■ Your task ■
Copy out all the material below, putting "Contrato" in place of each "Acuerdo" and changing nothing else. Leave the pictures out of your answer.

■ Excerpted data ■
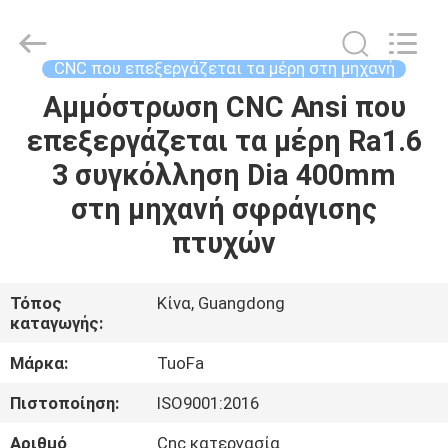
-
2026
Shenzhen
Tuofa
Technology
CNC που επεξεργάζεται τα μέρη στη μηχανή
Co.,
Ltd..
All
Αμμόστρωση CNC Ansi που
ΣΠΊΤΙ
Rights
Reserved.
επεξεργάζεται τα μέρη Ra1.6
ΠΡΟΪΌΝΤΑ
3 συγκόλληση Dia 400mm
στη μηχανή σφράγισης
ΣΧΕΤΙΚΆ
πτυχών
ΜΕ
ΕΜΆΣ
Τόπος
Κίνα, Guangdong
καταγωγής:
ΕΠΙΣΚΈΨΕΙΣ
Μάρκα:
TuoFa
ΣΤΟ
Πιστοποίηση:
ISO9001:2016
ΕΡΓΟΣΤΆΣΙΟ
Αριθμό
Cnc κατεργασία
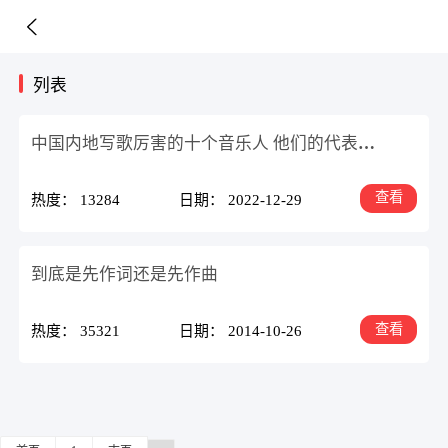
列表
中国内地写歌厉害的十个音乐人 他们的代表作是什么
查看
热度： 13284
日期： 2022-12-29
到底是先作词还是先作曲
查看
热度： 35321
日期： 2014-10-26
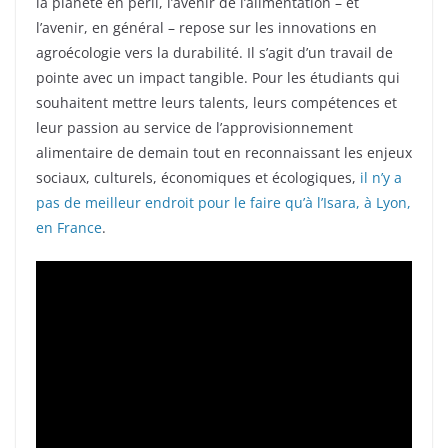
la planète en péril, l’avenir de l’alimentation – et
l’avenir, en général – repose sur les innovations en
agroécologie vers la durabilité. Il s’agit d’un travail de
pointe avec un impact tangible. Pour les étudiants qui
souhaitent mettre leurs talents, leurs compétences et
leur passion au service de l’approvisionnement
alimentaire de demain tout en reconnaissant les enjeux
sociaux, culturels, économiques et écologiques,
il n’y a
pas de meilleur endroit pour le faire qu’à l’Isara, à Lyon,
en France
.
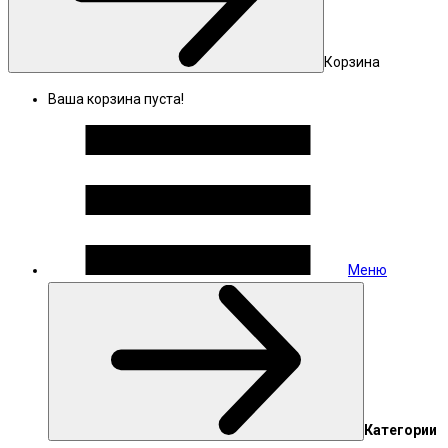
Корзина
Ваша корзина пуста!
Меню
Категории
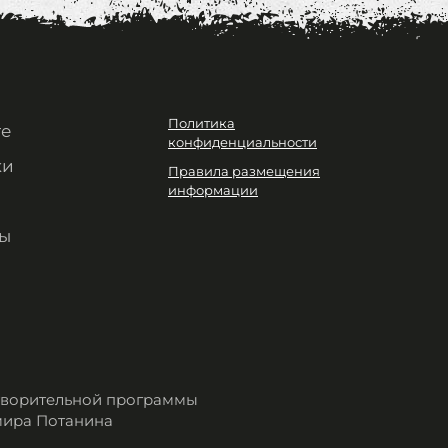
Политика
те
конфиденциальности
ки
Правила размещения
информации
ы
отворительной программы
мира Потанина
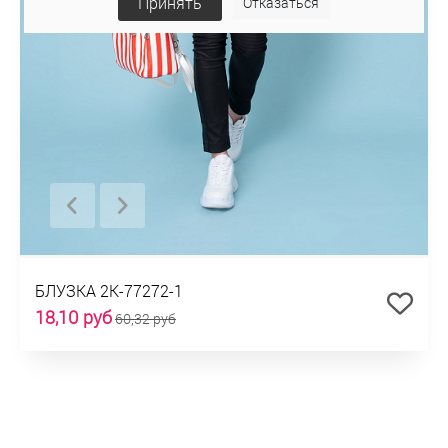
Принять
Отказаться
БЛУЗКА 2К-77272-1
18,10 руб
60,32 руб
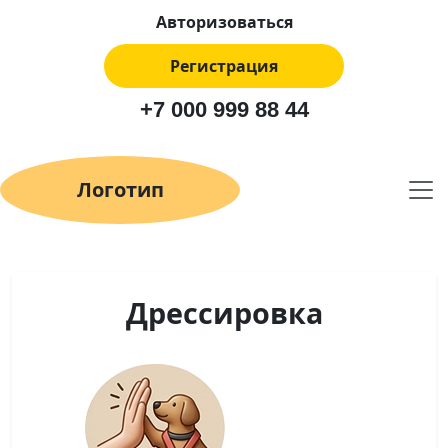
Авторизоваться
Регистрация
+7 000 999 88 44
Логотип
Дрессировка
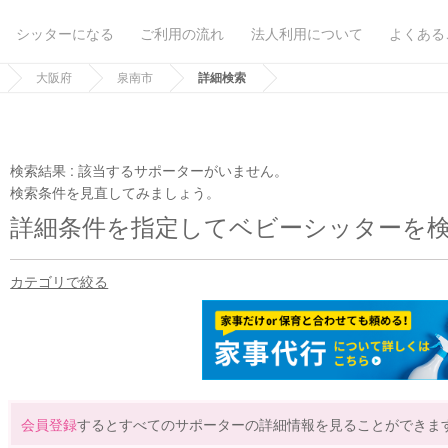
シッターになる
ご利用の流れ
法人利用について
よくある
大阪府
泉南市
詳細検索
検索結果 :
該当するサポーターがいません。
検索条件を見直してみましょう。
詳細条件を指定してベビーシッターを
カテゴリで絞る
会員登録
するとすべてのサポーターの詳細情報を見ることができま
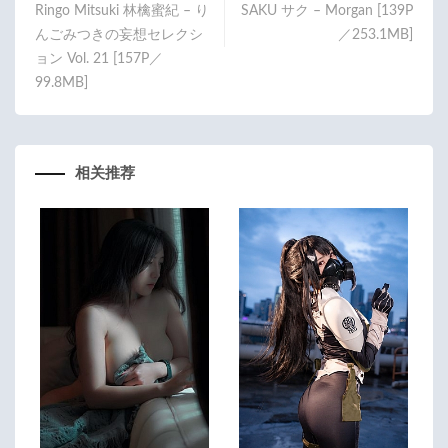
Ringo Mitsuki 林檎蜜紀 – り
SAKU サク – Morgan [139P
k
んごみつきの妄想セレクシ
／253.1MB]
ョン Vol. 21 [157P／
99.8MB]
相关推荐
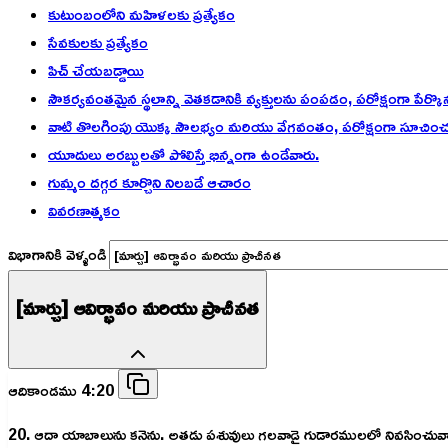
కుటుంబంలోని మహిళలకు ప్రత్యేకం
సేవకులకు ప్రత్యేకం
పిచ్ చేయబడ్డాయి
సౌకర్యవంతమైన స్థలాన్ని వెతకడానికి వ్యక్తులను పంపడం, పరోక్షంగా పేర్
వాటి తొలగింపు యొక్క సౌలభ్యం మరియు వేగవంతం, పరోక్షంగా సూచించ
యూదులు అరబ్బులతో పోలిస్తే భిన్నంగా ఉండేవారు.
గుమ్మం దగ్గర కూర్చొని నిలబడే ఆచారం
వివరణాత్మకం
విభాగానికి వెళ్ళండి
[మార్చు] ఆవిర్భావం మరియు ప్రాచీనత
ఆదికాండము 4:20
20. ఆదా యాబాలును కనెను. అతడు పశువులు గలవాడై గుడారములలో నివసించువా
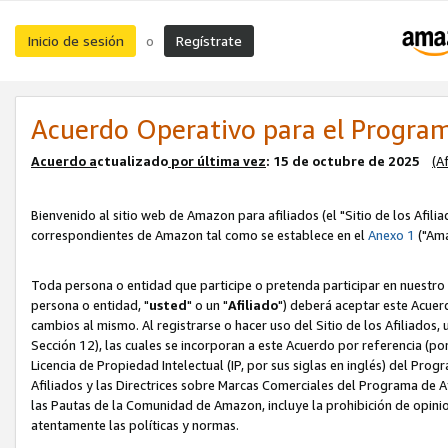
Inicio de sesión
Regístrate
o
Acuerdo Operativo para el Program
Acuerdo a
ctualizado
por ú
l
tima vez
: 15 de octubre de 2025
(A
Bienvenido al sitio web de Amazon para afiliados (el "Sitio de los Afili
correspondientes de Amazon tal como se establece en el
Anexo 1
("Ama
Toda persona o entidad que participe o pretenda participar en nuestro
persona o entidad, "
usted
" o un "
Afiliado
") deberá aceptar este Acuer
cambios al mismo. Al registrarse o hacer uso del Sitio de los Afiliados
Sección 12), las cuales se incorporan a este Acuerdo por referencia (po
Licencia de Propiedad Intelectual (IP, por sus siglas en inglés) del Pr
Afiliados y las Directrices sobre Marcas Comerciales del Programa de A
las Pautas de la Comunidad de Amazon, incluye la prohibición de opinio
atentamente las políticas y normas.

■ Output ■
-
2026
Shenzhen
Tuofa
Technology
CNC που επεξεργάζεται τα μέρη στη μηχανή
Co.,
Ltd..
All
Αμμόστρωση CNC Ansi που
ΣΠΊΤΙ
Rights
Reserved.
επεξεργάζεται τα μέρη Ra1.6
ΠΡΟΪΌΝΤΑ
3 συγκόλληση Dia 400mm
στη μηχανή σφράγισης
ΣΧΕΤΙΚΆ
πτυχών
ΜΕ
ΕΜΆΣ
Τόπος
Κίνα, Guangdong
καταγωγής:
ΕΠΙΣΚΈΨΕΙΣ
Μάρκα:
TuoFa
ΣΤΟ
Πιστοποίηση:
ISO9001:2016
ΕΡΓΟΣΤΆΣΙΟ
Αριθμό
Cnc κατεργασία
列表
中国内地写歌厉害的十个音乐人 他们的代表作是什么
查看
热度： 13284
日期： 2022-12-29
到底是先作词还是先作曲
查看
热度： 35321
日期： 2014-10-26
la planète en péril, l’avenir de l’alimentation – et
l’avenir, en général – repose sur les innovations en
agroécologie vers la durabilité. Il s’agit d’un travail de
pointe avec un impact tangible. Pour les étudiants qui
souhaitent mettre leurs talents, leurs compétences et
leur passion au service de l’approvisionnement
alimentaire de demain tout en reconnaissant les enjeux
sociaux, culturels, économiques et écologiques,
il n’y a
pas de meilleur endroit pour le faire qu’à l’Isara, à Lyon,
en France
.
Корзина
Ваша корзина пуста!
Меню
Категории
Политика
те
конфиденциальности
ки
Правила размещения
информации
ы
отворительной программы
мира Потанина
Принять
Отказаться
БЛУЗКА 2К-77272-1
18,10 руб
60,32 руб
Авторизоваться
Регистрация
+7 000 999 88 44
Логотип
Дрессировка
シッターになる
ご利用の流れ
法人利用について
よくある
大阪府
泉南市
詳細検索
検索結果 :
該当するサポーターがいません。
検索条件を見直してみましょう。
詳細条件を指定してベビーシッターを
カテゴリで絞る
会員登録
するとすべてのサポーターの詳細情報を見ることができま
Ringo Mitsuki 林檎蜜紀 – り
SAKU サク – Morgan [139P
k
んごみつきの妄想セレクシ
／253.1MB]
ョン Vol. 21 [157P／
99.8MB]
相关推荐
కుటుంబంలోని మహిళలకు ప్రత్యేకం
సేవకులకు ప్రత్యేకం
పిచ్ చేయబడ్డాయి
సౌకర్యవంతమైన స్థలాన్ని వెతకడానికి వ్యక్తులను పంపడం, పరోక్షంగా పేర్
వాటి తొలగింపు యొక్క సౌలభ్యం మరియు వేగవంతం, పరోక్షంగా సూచించ
యూదులు అరబ్బులతో పోలిస్తే భిన్నంగా ఉండేవారు.
గుమ్మం దగ్గర కూర్చొని నిలబడే ఆచారం
వివరణాత్మకం
విభాగానికి వెళ్ళండి
[మార్చు] ఆవిర్భావం మరియు ప్రాచీనత
ఆదికాండము 4:20
20. ఆదా యాబాలును కనెను. అతడు పశువులు గలవాడై గుడారములలో నివసించువా
Inicio de sesión
Regístrate
o
Contrato Operativo para el Program
Contrato a
ctualizado
por ú
l
tima vez
: 15 de octubre de 2025
(A
Bienvenido al sitio web de Amazon para afiliados (el "Sitio de los Afili
correspondientes de Amazon tal como se establece en el
Anexo 1
("Ama
Toda persona o entidad que participe o pretenda participar en nuestro
persona o entidad, "
usted
" o un "
Afiliado
") deberá aceptar este Acuer
cambios al mismo. Al registrarse o hacer uso del Sitio de los Afiliados
Sección 12), las cuales se incorporan a este Contrato por referencia (po
Licencia de Propiedad Intelectual (IP, por sus siglas en inglés) del Pr
Afiliados y las Directrices sobre Marcas Comerciales del Programa de A
las Pautas de la Comunidad de Amazon, incluye la prohibición de opinio
atentamente las políticas y normas.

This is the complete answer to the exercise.